The bigram filters are those suggested by Justeson and Katz.

  • A N
  • N N

A = adjective
N = noun


passesTrigramFilter

protected boolean passesTrigramFilter(java.lang.String[] wordClasses)
Filter trigrams by word class.

Parameters:
wordClasses - Major word classes for words comprising trigram.

The trigram filters are those suggested by Justeson and Katz.

  • A A N
  • A N N
  • N A N
  • N N N
  • N P N

To this we add, for trigrams:

  • N C N

A = adjective
N = noun
P = preposition
C = conjunction


passesVerbFilter

protected boolean passesVerbFilter(java.lang.String[] wordClasses)
Filter ngrams containing verbs.

Parameters:
wordClasses - Major word classes for each word in ngram.

The ngram is filtered if any of the constiuent words is a verb.


passesWordClassFilters

public boolean passesWordClassFilters(java.lang.String[] words)
Filter multiword units using major word class.

Parameters:
words - Major word class for each word in the ngram.
Returns:
true if multiword unit passes word class filters.

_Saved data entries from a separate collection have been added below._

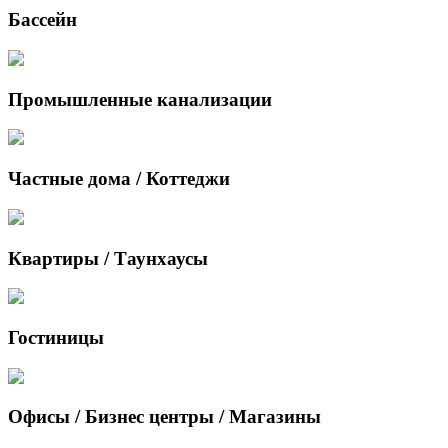
Бассейн
Промышленные канализации
Частные дома / Коттеджи
Квартиры / Таунхаусы
Гостиницы
Офисы / Бизнес центры / Магазины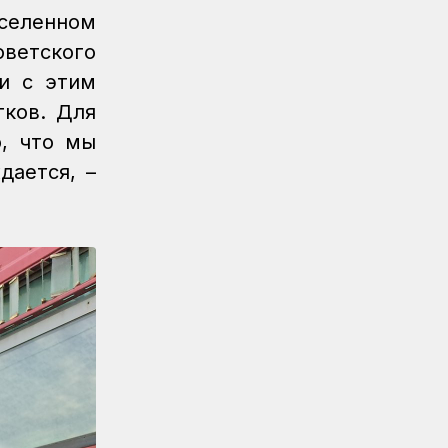
строительстве
аселенном
железнодорожной линии Бахты –
оветского
Аягоз
и с этим
Новости
04.08.2026
ков. Для
Вопросы государственного
транспортного контроля
о, что мы
обсудили в Минтрансе
ается, –
Регионы
04.08.2026
Более 40 уральских
железнодорожников получили
отраслевые награды
Новости
04.08.2026
Дополнительные меры по
охлаждению здания примут на
вокзале Нурлы жол
Новости
/
Архив
04.08.2026
Газета Қазақстан теміржолшысы,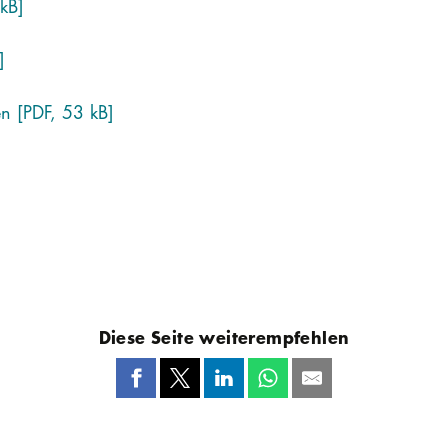
kB]
]
n [PDF, 53 kB]
Diese Seite weiterempfehlen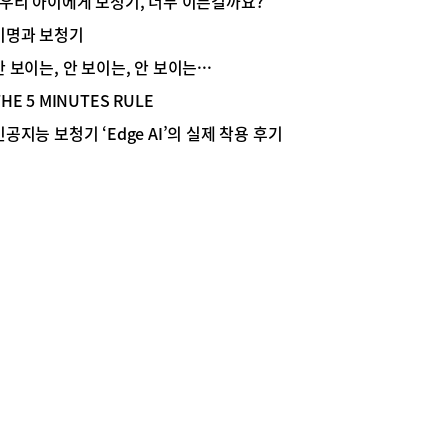
“우리 아이에게 보청기, 너무 이른걸까요?”
 청각 경험 시작아이들은 태어난 순간부터 부모의
이명과 보청기
리와 생활 속 다양한 소리를 들으며 말을 배우기
합니다. 이 시기의 듣는 경험은 단순히 소리를 인
안 보이는, 안 보이는, 안 보이는···
는 것을 넘어 말을 배우고 의사소통 능력을 키우는
THE 5 MINUTES RULE
가 됩니다. 그래서 청각 전문가들은 아이가 필요한
를 충분히 경험할 수 있도록 적절한 시기에 보청기
인공지능 보청기 ‘Edge AI’의 실제 착용 후기
시작하는 것을 중요하게 생각합니다.물론 모든 아이
같은 시기에 보청기를 착용하는 것은 아닙니다. 아
 청력 정도와 원인, 전반적인 발달 상태를 종합적
 평가한 뒤 가장 적합한 시기를 결정합니다.보청기
아이가 세상을 듣는 통로부모님들은 보청기가 귀에
을 주지는 않을지 걱정하시기도 합니다. 영유아 보
는 아이의 청력에 맞춰 정밀하게 조절하며, 필요한
의 소리를 안전한 범위에서 들을 수 있도록 맞춤
합니다. 아이가 성장하면 귀의 크기와 청력 상태도
 변하기 때문에 정기적으로 청력 상태를 확인하고
기 소리를 다시 조절합니다. 이런 과정을 통해 아
 부모님의 목소리와 친구들의 웃음소리, 생활 속
한 소리를 더욱 또렷하게 들을 수 있고 보청기는
와 세상을 잇는 든든한 통로가 됩니다.아이의 적응
이끄는 부모님의 태도처음에는 보청기를 낯설어하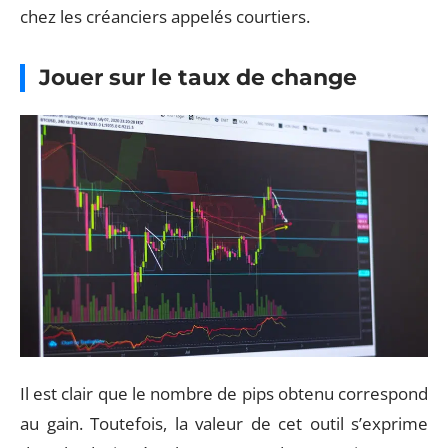
chez les créanciers appelés courtiers.
Jouer sur le taux de change
Il est clair que le nombre de pips obtenu correspond
au gain. Toutefois, la valeur de cet outil s’exprime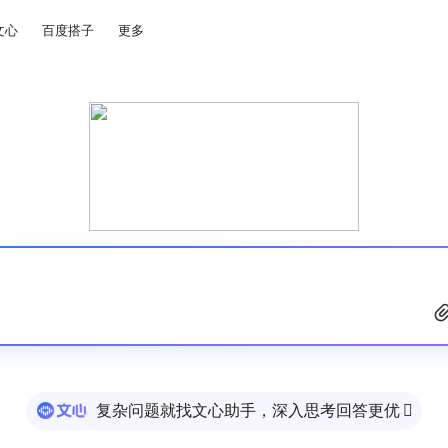
文心
百度搭子
更多
复杂问题就找文心助手，深入思考回答更优
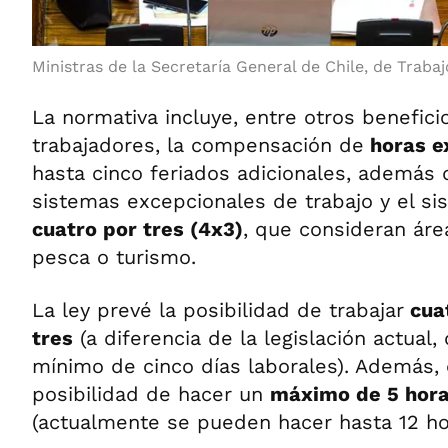
Ministras de la Secretaría General de Chile, de Trabaj
La normativa incluye, entre otros benefici
trabajadores, la compensación de
horas e
hasta cinco feriados adicionales, además 
sistemas excepcionales de trabajo y el s
cuatro por tres (4x3)
, que consideran áre
pesca o turismo.
La ley prevé la posibilidad de trabajar
cuat
tres
(a diferencia de la legislación actual,
mínimo de cinco días laborales). Además,
posibilidad de hacer un
máximo de 5 hora
(actualmente se pueden hacer hasta 12 hor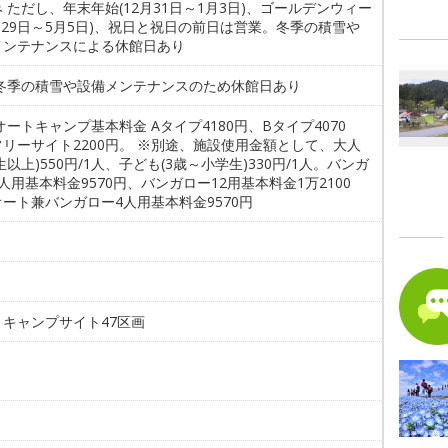
 ただし、年末年始(12月31日～1月3日)、ゴールデンウィー
月29日～5月5日)、祝日と祝日の前日は営業。冬季の積雪や
メンテナンスによる休館日あり
 冬季の積雪や設備メンテナンスのため休館日あり
オートキャンプ基本料金 Aタイプ4180円、Bタイプ4070
リーサイト2200円。 ※別途、施設使用金額として、大人
生以上)550円/1人、子ども(3歳～小学生)330円/1人。バンガ
人用基本料金9570円、バンガロー12用基本料金1万2100
ート兼バンガロー4人用基本料金9570円
。
トキャンプサイト47区画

The verb filter removes all multiword units containing a verb.


generateResults

protected ResultsPanel generateResults(WordHoardSortedTableModel model,
                                       java.lang.String[] maxLabels,
                                       int sortColumn,
                                       int totalWordCount)
Displays results of multiword unit extraction in a sorted table.

Parameters:
model - Table model holding data to display.
maxLabels - Maximum width value for initial table columns.
sortColumn - Column on which to sort table.
totalWordCount - Total number of words.
Returns:
ResultsPanel with table and title.

isCloudAvailable

public boolean isCloudAvailable()
Is cloud output available?

Specified by:
isCloudAvailable in interface AnalysisRunner
Overrides:
isCloudAvailable in class FrequencyAnalysisRunnerBase
Returns:
true if cloud output available, false otherwise.

areResultOptionsAvailable

public boolean areResultOptionsAvailable()
Are result options available?

Specified by:
areResultOptionsAvailable in interface AnalysisRunner
Overrides:
areResultOptionsAvailable in class FrequencyAnalysisRunnerBase
Returns:
true if result options are available, false otherwise.

getResultOptions

public LabeledColumn getResultOptions()
Return result options.

Specified by:
getResultOptions in interface AnalysisRunner
Overrides:
getResultOptions in class FrequencyAnalysisRunnerBase
Returns:
Result options in a LabeledColumn.

getCloud

public ResultsPanel getCloud()
Show tag cloud of Dunning's log-likelihood profile.

Specified by:
getCloud in interface AnalysisRunner
Overrides:
getCloud in class FrequencyAnalysisRunnerBase
Returns:
ResultsPanel containing the cloud.